Rev. Dr. BOSWELL gave notice that he would move, That with reference to that portion of His Lordship's address with relation to Trinity College this Synod desires to express its concurrence, and its confidence that under the wise administration of the Bishops of Toronto, Huron and Ontario, and the Council of said College, it will continue to prove in its teachings a faithful exponent of the doctrines of the United Churches of England and Ireland.
Rev. Mr. ROGERS gave notice that he would move, That whereas the question between the Bishop of Huron and the Provost of Trinity College is sub judice, this Synod should not take any action in the matter which should seem to prejudice the decision to be given.
SECOND DAY--EVENING SESSION--THURSDAY, APRIL 10.
The motion of Rev. Dr. BOSWELL, seconded by Rev. Mr. MULKINS, the substance of which has been given, was brought according to motion before Synod. The mover said he was content to let the question go on its merits to the Synod without any remarks in its favor.
The amendment having been put was lost, and the original motion was put and declared carried. A call having been made for the yeas and nays, the following division was shown:--
THE CLERICAL HOUSE.--Yeas--Rev. Messrs. Anderson, Armstrong, Baker, Bartlett, Beaven, Bleasdell, Bogert; Boswell, Butler, Carroll, Emery, Fleming, Forrest, Godfrey, Grier, Grout, Harding, Harper, Harris, J. S. Lauder, W. B. Lauder, Loucks, J. A. Morris, Mulkins, Mulock, Patton, Preston, Stephenson, Tane, White, Worrell. The Very Rev. Dean of Ontario, Dr. Stuart, was allowed to add his vote in the affirmative the following day.--32.

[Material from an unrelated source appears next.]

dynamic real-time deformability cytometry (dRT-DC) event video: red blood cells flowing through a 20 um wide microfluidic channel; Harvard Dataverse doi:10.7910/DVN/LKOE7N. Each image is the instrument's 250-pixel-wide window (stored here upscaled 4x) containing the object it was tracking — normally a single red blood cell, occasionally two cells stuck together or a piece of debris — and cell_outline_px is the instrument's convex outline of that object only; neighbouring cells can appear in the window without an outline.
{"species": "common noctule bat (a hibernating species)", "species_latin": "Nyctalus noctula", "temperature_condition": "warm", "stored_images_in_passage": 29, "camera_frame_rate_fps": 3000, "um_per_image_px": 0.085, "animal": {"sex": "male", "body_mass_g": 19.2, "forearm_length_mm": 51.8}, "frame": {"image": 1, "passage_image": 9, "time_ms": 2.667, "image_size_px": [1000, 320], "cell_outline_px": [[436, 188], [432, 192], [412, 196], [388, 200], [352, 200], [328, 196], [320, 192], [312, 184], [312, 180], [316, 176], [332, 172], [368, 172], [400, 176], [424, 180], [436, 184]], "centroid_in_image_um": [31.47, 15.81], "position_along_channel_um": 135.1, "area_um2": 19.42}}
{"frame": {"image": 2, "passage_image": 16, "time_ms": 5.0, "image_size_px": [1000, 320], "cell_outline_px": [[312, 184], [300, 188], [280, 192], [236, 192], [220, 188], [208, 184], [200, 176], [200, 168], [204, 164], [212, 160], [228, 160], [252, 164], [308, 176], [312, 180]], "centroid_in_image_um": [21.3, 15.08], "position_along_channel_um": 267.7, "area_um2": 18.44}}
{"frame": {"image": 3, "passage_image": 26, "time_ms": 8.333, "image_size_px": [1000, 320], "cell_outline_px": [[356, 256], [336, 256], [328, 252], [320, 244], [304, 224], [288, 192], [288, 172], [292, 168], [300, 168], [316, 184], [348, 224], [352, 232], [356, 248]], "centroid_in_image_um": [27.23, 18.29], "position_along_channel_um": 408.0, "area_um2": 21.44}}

Nays--Rev. Messrs. Dobbs, A. Stewart, R. Lewis, Rogers, Sharpe.--6.
THE LAY HOUSE.--Yeas--Barriefield, J. Boyce; Brockville, R. Steele; Carleton Place, J. Rosamond; Gananoque, D. F. Jones; St. George's, J. Henderson, S. Muckleston; Kemptville, W. H. Bottom; Lamb's Pond, W. B. Simpson; Metcalf and Osgoode, L. Jackson; Napanee, F. V. Corey; Perth, H. D. Shaw; Prescott, Wm. Ellis; Renfrew, T. D. Taylor; Tyendinaga, Thos. Claus; Hawkesbury, Hon. J. Hamilton.--14.
Nays--Bath, R. Kennedy, H. Boyle; Belleville, J. Sisson; St. James', Wm. Shannon, A. J. O'Loughlin; Sophiasburgh, A. H. Campbell; Wolfe Island,. J. F. Charles.--6.